Work instructions. The required output is the line containing "Document page, 1500x1125 pixels." followed by every line after it to the end of the listing, each written out exactly.

Data supplied.
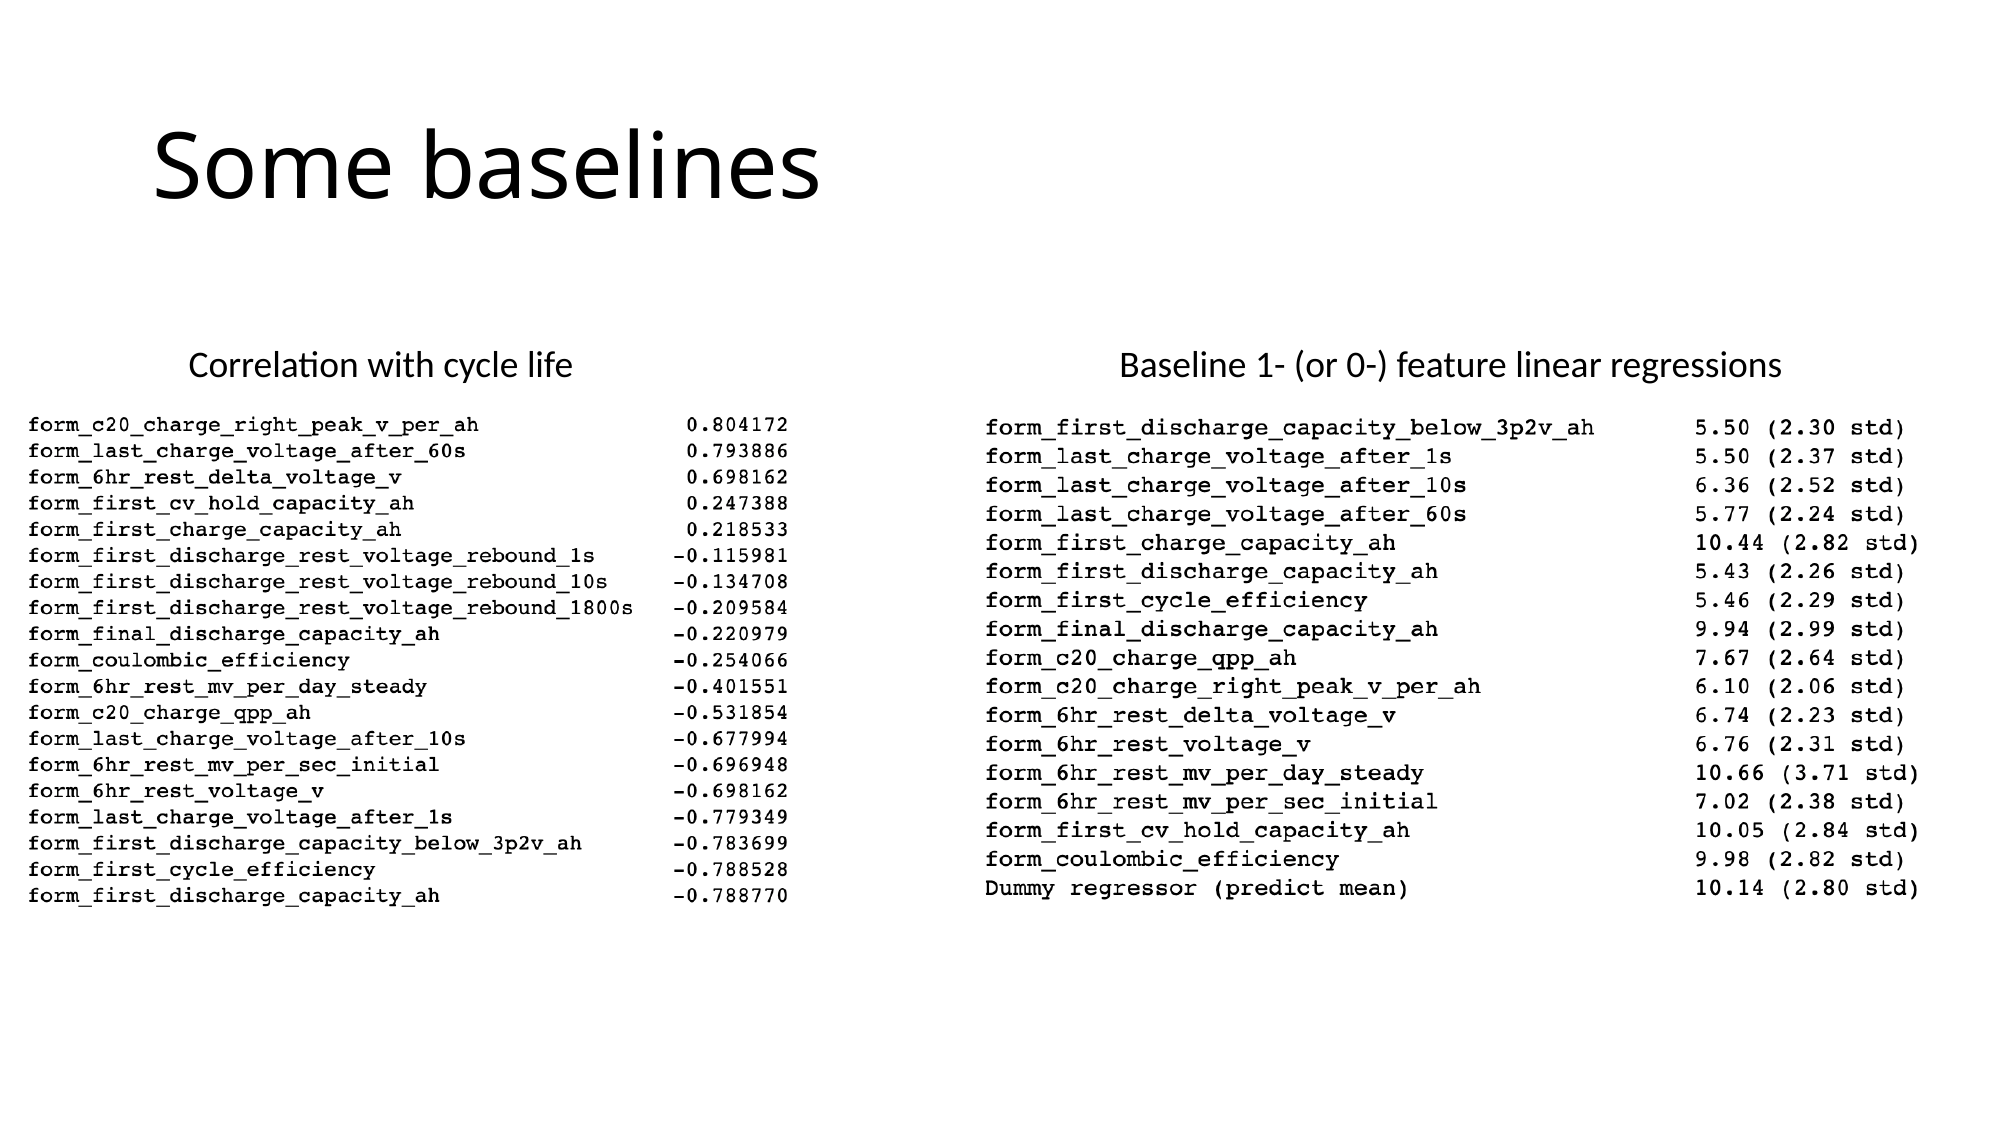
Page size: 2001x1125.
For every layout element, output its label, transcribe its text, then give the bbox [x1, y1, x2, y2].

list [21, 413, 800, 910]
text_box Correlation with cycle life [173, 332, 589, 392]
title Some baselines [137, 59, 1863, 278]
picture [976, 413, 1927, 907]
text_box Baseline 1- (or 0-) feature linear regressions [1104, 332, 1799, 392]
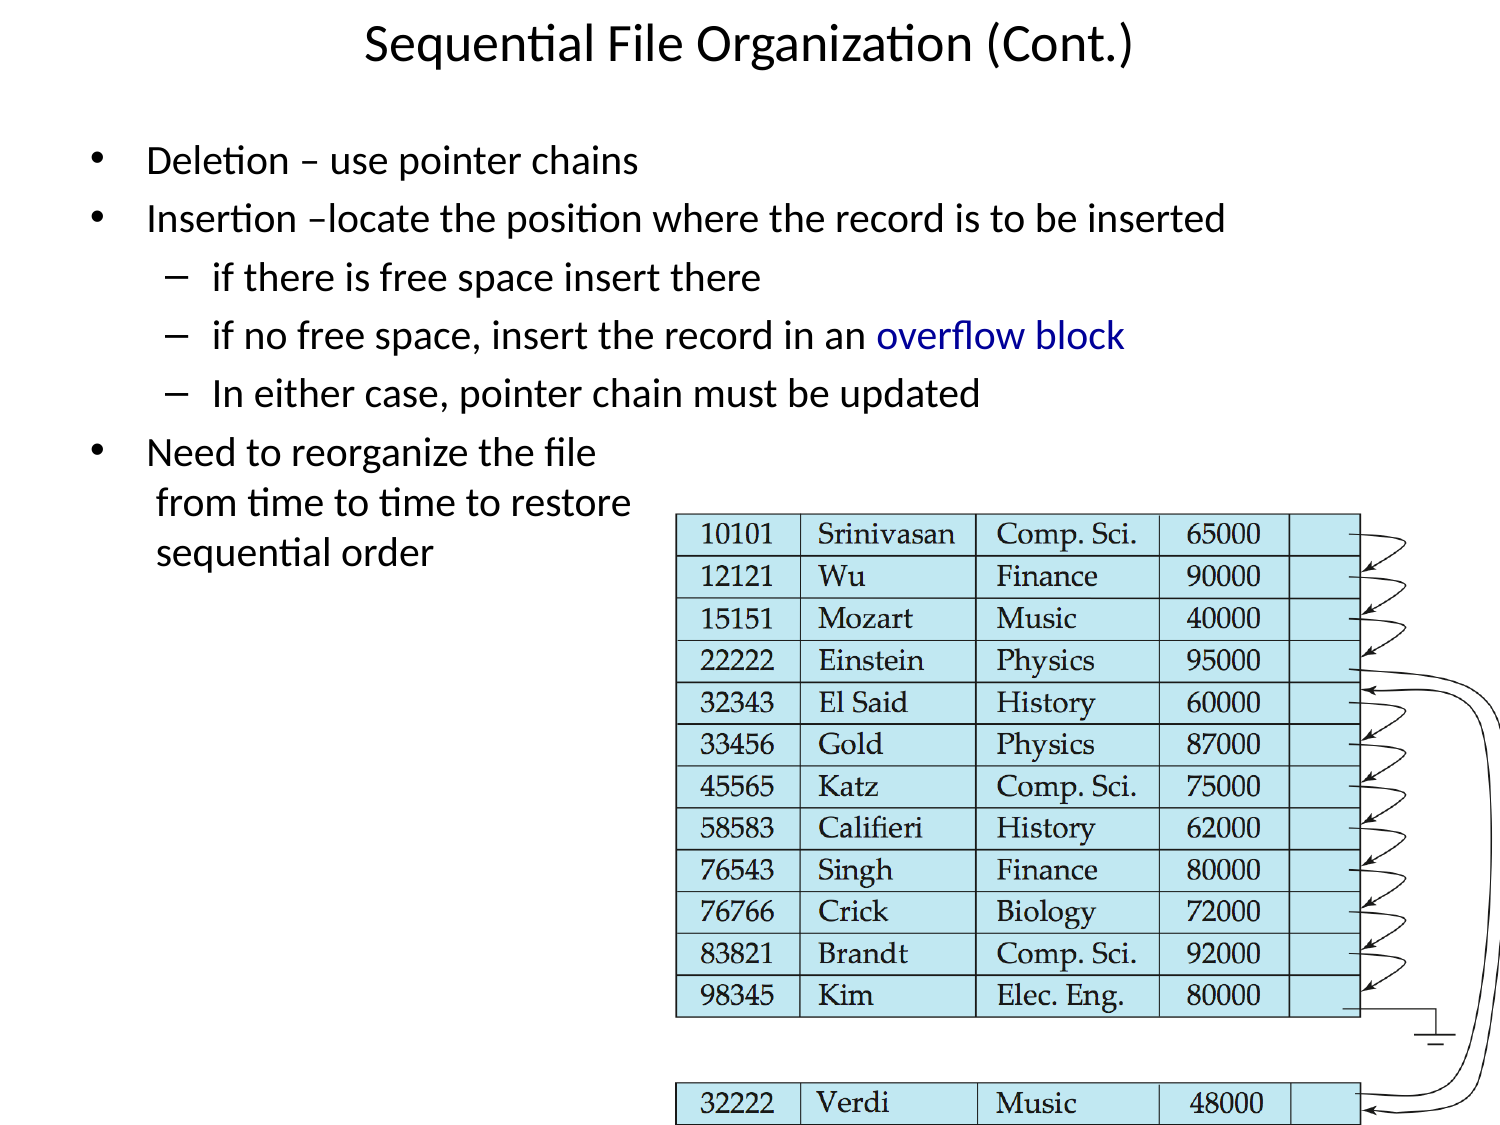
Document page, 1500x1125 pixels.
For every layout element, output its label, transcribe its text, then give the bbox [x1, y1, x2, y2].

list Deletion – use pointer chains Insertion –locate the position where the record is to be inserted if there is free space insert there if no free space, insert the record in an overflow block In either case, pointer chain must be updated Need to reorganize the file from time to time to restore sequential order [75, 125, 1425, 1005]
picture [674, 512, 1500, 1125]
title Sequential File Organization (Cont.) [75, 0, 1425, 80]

Solution for this exercise.
Document page, 1500x1125 pixels.
For every layout element, output its label, transcribe its text, then give the bbox [x1, y1, x2, y2].

list Deletion – use pointer chains Insertion –locate the position where the record is to be inserted if there is free space insert there if no free space, insert the record in an overflow block In either case, pointer chain must be updated Need to reorganize the file from time to time to restore sequential order [75, 125, 1425, 1005]
picture [674, 512, 1500, 1125]
title Sequential File Organization (Cont.) [75, 0, 1425, 80]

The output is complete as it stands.